- _What is required_
Copy out the material from the line with "pose: elev=203.1 azim=351.7" through the line with "Dot at: (270, 283)", both of those lines included, and leave the pictures out.

- _Dataset_

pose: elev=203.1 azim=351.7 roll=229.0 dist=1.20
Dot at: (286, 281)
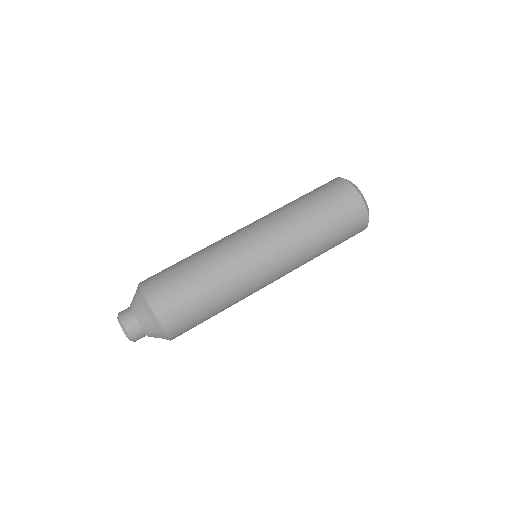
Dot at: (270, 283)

==

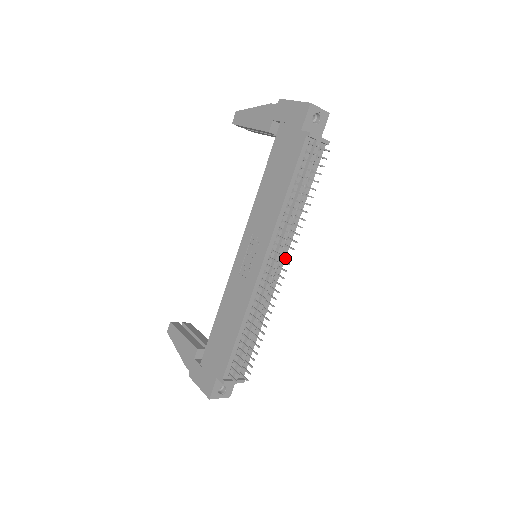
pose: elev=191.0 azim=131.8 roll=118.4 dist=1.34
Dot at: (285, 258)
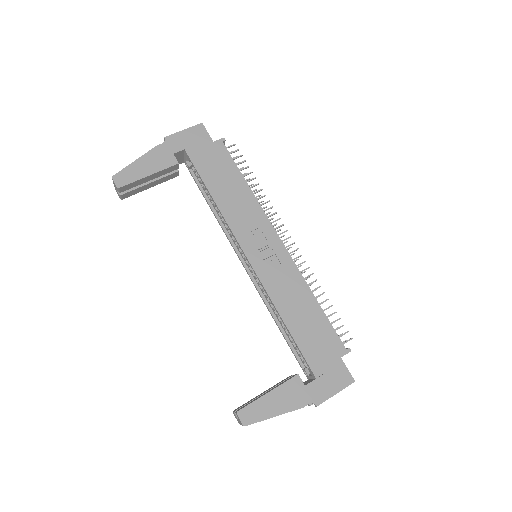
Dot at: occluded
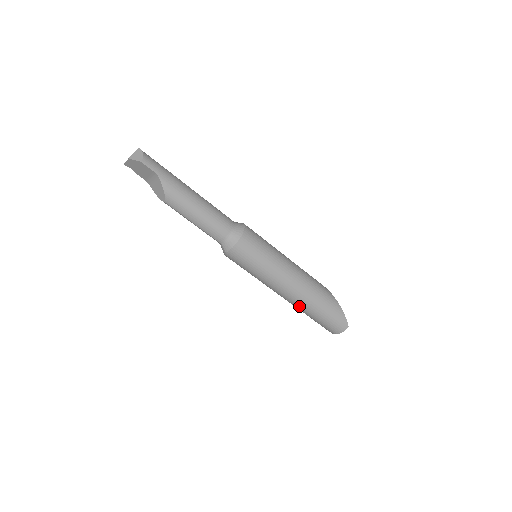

- _Output of the task_
pose: elev=203.1 azim=351.7 roll=229.0 dist=1.20
Dot at: (286, 281)
Dot at: (270, 283)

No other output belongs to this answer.